* WORK TO COMPLETE *
Check each line of the material below for "right" and copy those where it appears.

* DATA SHOWN *
>>>>

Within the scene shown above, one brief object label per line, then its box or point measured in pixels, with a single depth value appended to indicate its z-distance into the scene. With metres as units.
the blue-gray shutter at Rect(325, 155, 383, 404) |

<<<<
>>>>

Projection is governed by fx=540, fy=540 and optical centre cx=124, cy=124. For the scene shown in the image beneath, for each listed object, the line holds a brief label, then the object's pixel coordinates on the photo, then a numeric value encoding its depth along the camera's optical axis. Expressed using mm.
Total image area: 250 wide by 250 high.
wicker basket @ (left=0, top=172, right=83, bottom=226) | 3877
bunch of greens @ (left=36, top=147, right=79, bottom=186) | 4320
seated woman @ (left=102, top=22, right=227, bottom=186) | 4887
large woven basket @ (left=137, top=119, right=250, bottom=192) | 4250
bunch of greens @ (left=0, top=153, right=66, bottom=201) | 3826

<<<<

* TASK RESULT *
wicker basket @ (left=0, top=172, right=83, bottom=226) | 3877
bunch of greens @ (left=36, top=147, right=79, bottom=186) | 4320
seated woman @ (left=102, top=22, right=227, bottom=186) | 4887
large woven basket @ (left=137, top=119, right=250, bottom=192) | 4250
bunch of greens @ (left=0, top=153, right=66, bottom=201) | 3826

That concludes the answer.